### BRIEF
The entries below should be quoted exactly, with no pictures carried over.

[Page-level text extractions]
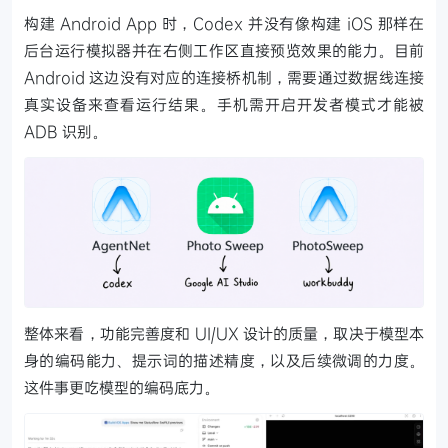
构建 Android App 时，Codex 并没有像构建 iOS 那样在
后台运行模拟器并在右侧工作区直接预览效果的能力。目前
Android 这边没有对应的连接桥机制，需要通过数据线连接
真实设备来查看运行结果。手机需开启开发者模式才能被
ADB 识别。
整体来看，功能完善度和 UI/UX 设计的质量，取决于模型本
身的编码能力、提示词的描述精度，以及后续微调的力度。
这件事更吃模型的编码底力。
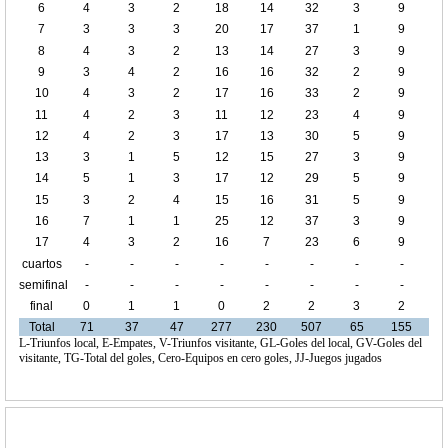
6
4
3
2
18
14
32
3
9
7
3
3
3
20
17
37
1
9
8
4
3
2
13
14
27
3
9
9
3
4
2
16
16
32
2
9
10
4
3
2
17
16
33
2
9
11
4
2
3
11
12
23
4
9
12
4
2
3
17
13
30
5
9
13
3
1
5
12
15
27
3
9
14
5
1
3
17
12
29
5
9
15
3
2
4
15
16
31
5
9
16
7
1
1
25
12
37
3
9
17
4
3
2
16
7
23
6
9
cuartos
-
-
-
-
-
-
-
-
de final
semifinal
-
-
-
-
-
-
-
-
final
0
1
1
0
2
2
3
2
Total
71
37
47
277
230
507
65
155
L-Triunfos local, E-Empates, V-Triunfos visitante, GL-Goles del local, GV-Goles del
visitante, TG-Total del goles, Cero-Equipos en cero goles, JJ-Juegos jugados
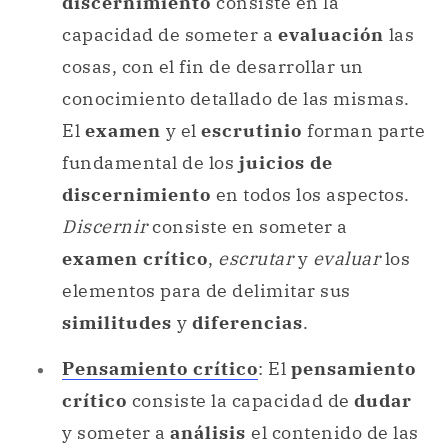
discernimiento
consiste en la
capacidad de someter a
evaluación
las
cosas, con el fin de desarrollar un
conocimiento detallado de las mismas.
El
examen
y el
escrutinio
forman parte
fundamental de los
juicios de
discernimiento
en todos los aspectos.
Discernir
consiste en someter a
examen crítico
,
escrutar
y
evaluar
los
elementos para de delimitar sus
similitudes
y
diferencias
.
Pensamiento crítico
: El
pensamiento
crítico
consiste la capacidad de
dudar
y someter a
análisis
el contenido de las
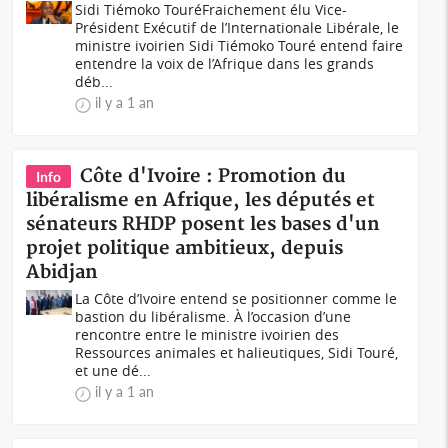
Sidi Tiémoko TouréFraichement élu Vice-
Président Exécutif de l’Internationale Libérale, le
ministre ivoirien Sidi Tiémoko Touré entend faire
entendre la voix de l’Afrique dans les grands
déb...
il y a 1 an
Côte d'Ivoire : Promotion du
Info
libéralisme en Afrique, les députés et
sénateurs RHDP posent les bases d'un
projet politique ambitieux, depuis
Abidjan
La Côte d’Ivoire entend se positionner comme le
bastion du libéralisme. À l’occasion d’une
rencontre entre le ministre ivoirien des
Ressources animales et halieutiques, Sidi Touré,
et une dé...
il y a 1 an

### EXERCISE RESPONSE
构建 Android App 时，Codex 并没有像构建 iOS 那样在
后台运行模拟器并在右侧工作区直接预览效果的能力。目前
Android 这边没有对应的连接桥机制，需要通过数据线连接
真实设备来查看运行结果。手机需开启开发者模式才能被
ADB 识别。
整体来看，功能完善度和 UI/UX 设计的质量，取决于模型本
身的编码能力、提示词的描述精度，以及后续微调的力度。
这件事更吃模型的编码底力。
6
4
3
2
18
14
32
3
9
7
3
3
3
20
17
37
1
9
8
4
3
2
13
14
27
3
9
9
3
4
2
16
16
32
2
9
10
4
3
2
17
16
33
2
9
11
4
2
3
11
12
23
4
9
12
4
2
3
17
13
30
5
9
13
3
1
5
12
15
27
3
9
14
5
1
3
17
12
29
5
9
15
3
2
4
15
16
31
5
9
16
7
1
1
25
12
37
3
9
17
4
3
2
16
7
23
6
9
cuartos
-
-
-
-
-
-
-
-
de final
semifinal
-
-
-
-
-
-
-
-
final
0
1
1
0
2
2
3
2
Total
71
37
47
277
230
507
65
155
L-Triunfos local, E-Empates, V-Triunfos visitante, GL-Goles del local, GV-Goles del
visitante, TG-Total del goles, Cero-Equipos en cero goles, JJ-Juegos jugados
discernimiento
consiste en la
capacidad de someter a
evaluación
las
cosas, con el fin de desarrollar un
conocimiento detallado de las mismas.
El
examen
y el
escrutinio
forman parte
fundamental de los
juicios de
discernimiento
en todos los aspectos.
Discernir
consiste en someter a
examen crítico
,
escrutar
y
evaluar
los
elementos para de delimitar sus
similitudes
y
diferencias
.
Pensamiento crítico
: El
pensamiento
crítico
consiste la capacidad de
dudar
y someter a
análisis
el contenido de las
Sidi Tiémoko TouréFraichement élu Vice-
Président Exécutif de l’Internationale Libérale, le
ministre ivoirien Sidi Tiémoko Touré entend faire
entendre la voix de l’Afrique dans les grands
déb...
il y a 1 an
Côte d'Ivoire : Promotion du
Info
libéralisme en Afrique, les députés et
sénateurs RHDP posent les bases d'un
projet politique ambitieux, depuis
Abidjan
La Côte d’Ivoire entend se positionner comme le
bastion du libéralisme. À l’occasion d’une
rencontre entre le ministre ivoirien des
Ressources animales et halieutiques, Sidi Touré,
et une dé...
il y a 1 an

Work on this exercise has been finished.